Re: Locking elements in a matrix

mikedeskevich · ‎01-22-2008

I have a question about how to handle locking parts of a matrix. First, I guess I should use the term 2d-Array rather than matrix so that people aren't getting the mathematical idea of a matrix. My data structure is just a 2d-Array of numbers and not being treated like a mathematical matrix.

Lets say in my matrix I need to update one element and I need it to be locked while updating (I cannot use an atomic operation here), but I don't want to lock the entire matrix because I want another thread to be able to update another element in a different part of the matrix. Does it make sense for me to have a matrix of mutexs in parallel with the matrix and then just grab a spin lock for the element when I need to work with it? Or is there a smarter way to do what I want to do?

Mike

Alexey-Kukanov · ‎01-23-2008

I would suggest you lock whole rows, columns, or blocks, depending on your processing pattern(s). It's not even necessary to have a lock per row or column; practically, for low contention the number of locks should exceed the number of threads (assuming that threads usually process data protected by different locks - this is why data processing pattern is an important consideration in choosing a locking pattern). Quitea common schema is to have an array of M locks and use modulo M calculations to determine the exact lock protecting a particular data element (or row, or column).

Per-element locking is also possible without the special array of locks. One might add a special byte into the data structure for sake of locking. For instance, you could try tbb::atomic for that. Still, it will require more space than the previous approach. Sometimes, spare bits in data fields might be used for locking; but this approach requires understanding of platform-specific low-level machinery of atomic operations, memory fences to prevent reordering by HW or compiler, etc., andI would not recommend using it in an application.

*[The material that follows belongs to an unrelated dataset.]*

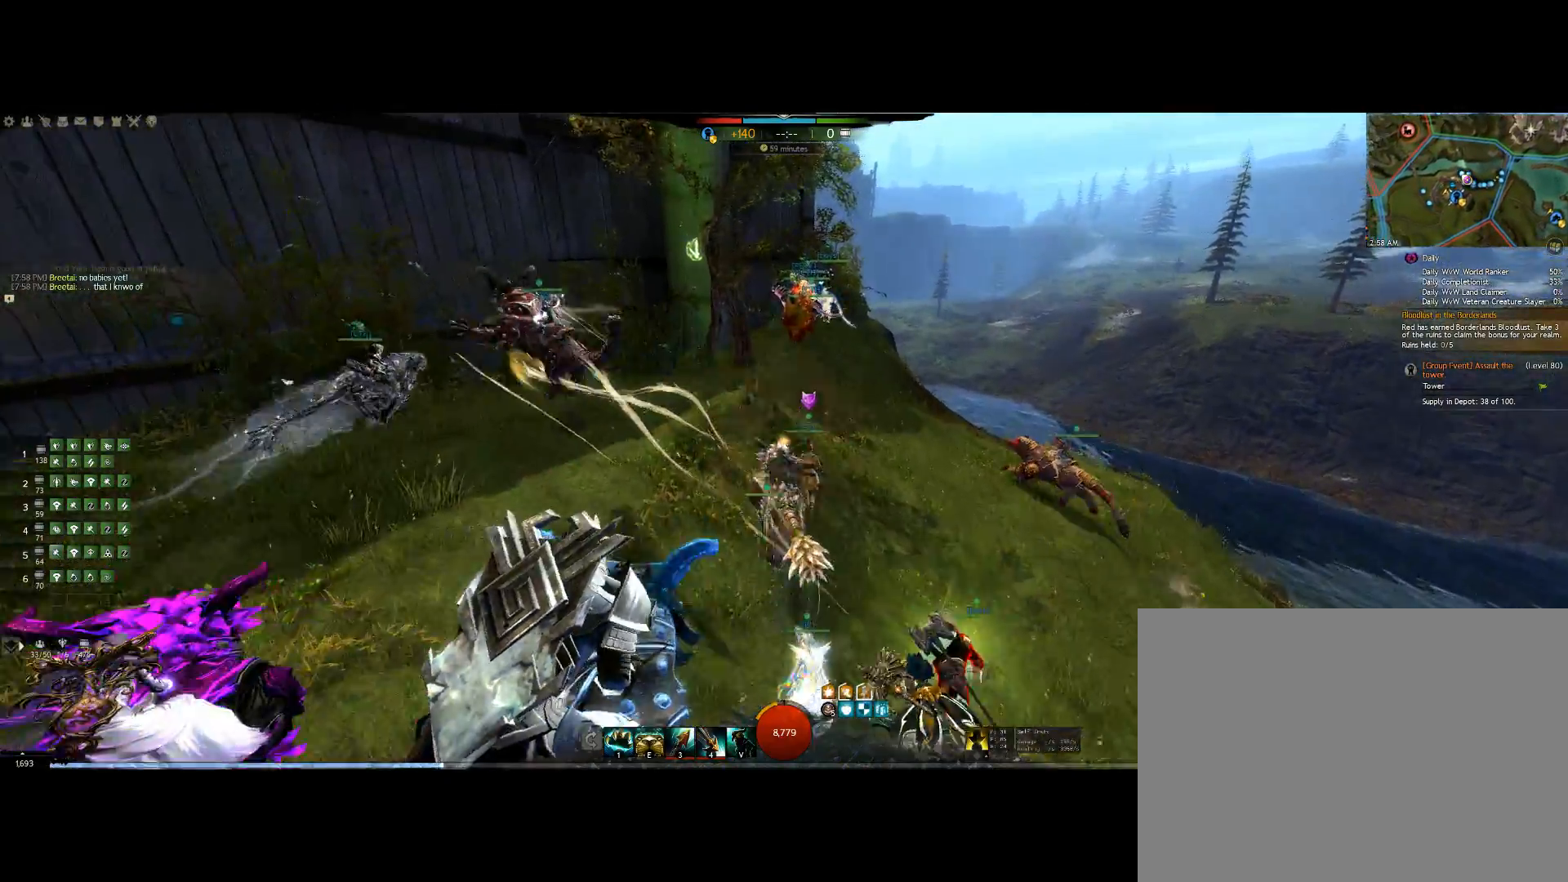
{"keys": ["up"], "events": []}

Also I want to add that protecting only updates is usually not enough in presense of non-updating reads. In general case, for deterministic results data reads should also be protected by the same lock as data updates. If reads are concurrent and their ratio to updates is high enough, then read-write locks might decrease contention to some extent.

mikedeskevich · ‎01-23-2008

Alexey, thanks for the advice. I looked into the atomic operations a little more closely than the first time, and I think I can get away with using compare_and_swap without locks. It looks like from the documentation (the O'reilly book) that the default memory fences should work for me.

I think this will work the best for me, as there's no processing pattern than I can follow. And it's also recursive (the recursive nature is ideal for me to use some type of tbb::task idiom) so having a fixed number of locks will be hard to keep track of: updating one element can cause anywhere from 0 to the all of the other elements to be updated.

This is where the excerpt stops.